Turn every line in the rows below into one numbered list, leaving out any blank lines.
————————
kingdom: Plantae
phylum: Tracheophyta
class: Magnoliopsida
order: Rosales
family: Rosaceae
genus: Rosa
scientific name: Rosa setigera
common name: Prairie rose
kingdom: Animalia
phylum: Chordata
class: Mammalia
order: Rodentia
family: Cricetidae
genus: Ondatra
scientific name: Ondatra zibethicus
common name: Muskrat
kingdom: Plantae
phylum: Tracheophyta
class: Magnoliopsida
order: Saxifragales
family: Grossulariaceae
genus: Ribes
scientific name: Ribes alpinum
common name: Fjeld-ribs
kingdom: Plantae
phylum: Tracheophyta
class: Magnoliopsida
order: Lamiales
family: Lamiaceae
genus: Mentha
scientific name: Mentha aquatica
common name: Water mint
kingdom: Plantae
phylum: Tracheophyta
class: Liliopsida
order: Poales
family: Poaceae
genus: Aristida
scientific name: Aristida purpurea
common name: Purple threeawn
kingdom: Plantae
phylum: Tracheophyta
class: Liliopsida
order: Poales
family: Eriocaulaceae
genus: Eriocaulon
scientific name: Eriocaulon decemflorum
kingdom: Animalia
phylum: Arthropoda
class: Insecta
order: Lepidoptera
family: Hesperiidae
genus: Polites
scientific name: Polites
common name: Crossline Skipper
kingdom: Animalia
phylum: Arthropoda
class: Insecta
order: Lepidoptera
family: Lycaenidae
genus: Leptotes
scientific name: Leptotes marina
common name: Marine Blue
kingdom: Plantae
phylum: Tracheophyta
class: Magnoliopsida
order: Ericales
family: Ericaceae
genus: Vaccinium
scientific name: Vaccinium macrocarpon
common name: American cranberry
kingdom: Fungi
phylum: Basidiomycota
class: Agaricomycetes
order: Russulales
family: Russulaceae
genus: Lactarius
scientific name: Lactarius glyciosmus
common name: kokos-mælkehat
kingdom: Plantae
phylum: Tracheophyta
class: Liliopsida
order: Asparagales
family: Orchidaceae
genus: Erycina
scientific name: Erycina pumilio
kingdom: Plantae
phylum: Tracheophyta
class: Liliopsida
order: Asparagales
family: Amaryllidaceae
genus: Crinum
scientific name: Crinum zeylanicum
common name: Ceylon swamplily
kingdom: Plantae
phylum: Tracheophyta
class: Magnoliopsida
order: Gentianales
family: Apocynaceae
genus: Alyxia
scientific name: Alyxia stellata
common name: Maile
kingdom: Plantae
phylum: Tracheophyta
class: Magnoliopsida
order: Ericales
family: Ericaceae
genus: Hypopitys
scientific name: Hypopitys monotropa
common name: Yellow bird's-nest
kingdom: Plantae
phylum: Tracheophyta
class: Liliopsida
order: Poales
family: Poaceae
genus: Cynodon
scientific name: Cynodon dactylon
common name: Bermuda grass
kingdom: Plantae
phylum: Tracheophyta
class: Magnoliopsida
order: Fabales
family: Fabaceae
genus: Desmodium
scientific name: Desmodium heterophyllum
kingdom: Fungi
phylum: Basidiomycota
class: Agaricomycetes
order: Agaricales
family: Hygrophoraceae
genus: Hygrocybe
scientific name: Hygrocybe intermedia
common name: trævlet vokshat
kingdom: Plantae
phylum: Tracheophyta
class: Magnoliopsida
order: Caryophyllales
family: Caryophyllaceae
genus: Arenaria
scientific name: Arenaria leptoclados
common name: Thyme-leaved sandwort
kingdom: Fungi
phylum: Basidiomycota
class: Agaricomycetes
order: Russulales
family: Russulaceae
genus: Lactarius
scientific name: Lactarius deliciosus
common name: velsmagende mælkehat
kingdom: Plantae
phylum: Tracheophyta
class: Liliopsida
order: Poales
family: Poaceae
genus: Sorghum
————————
TASK ANSWER:
1. kingdom: Plantae
2. phylum: Tracheophyta
3. class: Magnoliopsida
4. order: Rosales
5. family: Rosaceae
6. genus: Rosa
7. scientific name: Rosa setigera
8. common name: Prairie rose
9. kingdom: Animalia
10. phylum: Chordata
11. class: Mammalia
12. order: Rodentia
13. family: Cricetidae
14. genus: Ondatra
15. scientific name: Ondatra zibethicus
16. common name: Muskrat
17. kingdom: Plantae
18. phylum: Tracheophyta
19. class: Magnoliopsida
20. order: Saxifragales
21. family: Grossulariaceae
22. genus: Ribes
23. scientific name: Ribes alpinum
24. common name: Fjeld-ribs
25. kingdom: Plantae
26. phylum: Tracheophyta
27. class: Magnoliopsida
28. order: Lamiales
29. family: Lamiaceae
30. genus: Mentha
31. scientific name: Mentha aquatica
32. common name: Water mint
33. kingdom: Plantae
34. phylum: Tracheophyta
35. class: Liliopsida
36. order: Poales
37. family: Poaceae
38. genus: Aristida
39. scientific name: Aristida purpurea
40. common name: Purple threeawn
41. kingdom: Plantae
42. phylum: Tracheophyta
43. class: Liliopsida
44. order: Poales
45. family: Eriocaulaceae
46. genus: Eriocaulon
47. scientific name: Eriocaulon decemflorum
48. kingdom: Animalia
49. phylum: Arthropoda
50. class: Insecta
51. order: Lepidoptera
52. family: Hesperiidae
53. genus: Polites
54. scientific name: Polites
55. common name: Crossline Skipper
56. kingdom: Animalia
57. phylum: Arthropoda
58. class: Insecta
59. order: Lepidoptera
60. family: Lycaenidae
61. genus: Leptotes
62. scientific name: Leptotes marina
63. common name: Marine Blue
64. kingdom: Plantae
65. phylum: Tracheophyta
66. class: Magnoliopsida
67. order: Ericales
68. family: Ericaceae
69. genus: Vaccinium
70. scientific name: Vaccinium macrocarpon
71. common name: American cranberry
72. kingdom: Fungi
73. phylum: Basidiomycota
74. class: Agaricomycetes
75. order: Russulales
76. family: Russulaceae
77. genus: Lactarius
78. scientific name: Lactarius glyciosmus
79. common name: kokos-mælkehat
80. kingdom: Plantae
81. phylum: Tracheophyta
82. class: Liliopsida
83. order: Asparagales
84. family: Orchidaceae
85. genus: Erycina
86. scientific name: Erycina pumilio
87. kingdom: Plantae
88. phylum: Tracheophyta
89. class: Liliopsida
90. order: Asparagales
91. family: Amaryllidaceae
92. genus: Crinum
93. scientific name: Crinum zeylanicum
94. common name: Ceylon swamplily
95. kingdom: Plantae
96. phylum: Tracheophyta
97. class: Magnoliopsida
98. order: Gentianales
99. family: Apocynaceae
100. genus: Alyxia
101. scientific name: Alyxia stellata
102. common name: Maile
103. kingdom: Plantae
104. phylum: Tracheophyta
105. class: Magnoliopsida
106. order: Ericales
107. family: Ericaceae
108. genus: Hypopitys
109. scientific name: Hypopitys monotropa
110. common name: Yellow bird's-nest
111. kingdom: Plantae
112. phylum: Tracheophyta
113. class: Liliopsida
114. order: Poales
115. family: Poaceae
116. genus: Cynodon
117. scientific name: Cynodon dactylon
118. common name: Bermuda grass
119. kingdom: Plantae
120. phylum: Tracheophyta
121. class: Magnoliopsida
122. order: Fabales
123. family: Fabaceae
124. genus: Desmodium
125. scientific name: Desmodium heterophyllum
126. kingdom: Fungi
127. phylum: Basidiomycota
128. class: Agaricomycetes
129. order: Agaricales
130. family: Hygrophoraceae
131. genus: Hygrocybe
132. scientific name: Hygrocybe intermedia
133. common name: trævlet vokshat
134. kingdom: Plantae
135. phylum: Tracheophyta
136. class: Magnoliopsida
137. order: Caryophyllales
138. family: Caryophyllaceae
139. genus: Arenaria
140. scientific name: Arenaria leptoclados
141. common name: Thyme-leaved sandwort
142. kingdom: Fungi
143. phylum: Basidiomycota
144. class: Agaricomycetes
145. order: Russulales
146. family: Russulaceae
147. genus: Lactarius
148. scientific name: Lactarius deliciosus
149. common name: velsmagende mælkehat
150. kingdom: Plantae
151. phylum: Tracheophyta
152. class: Liliopsida
153. order: Poales
154. family: Poaceae
155. genus: Sorghum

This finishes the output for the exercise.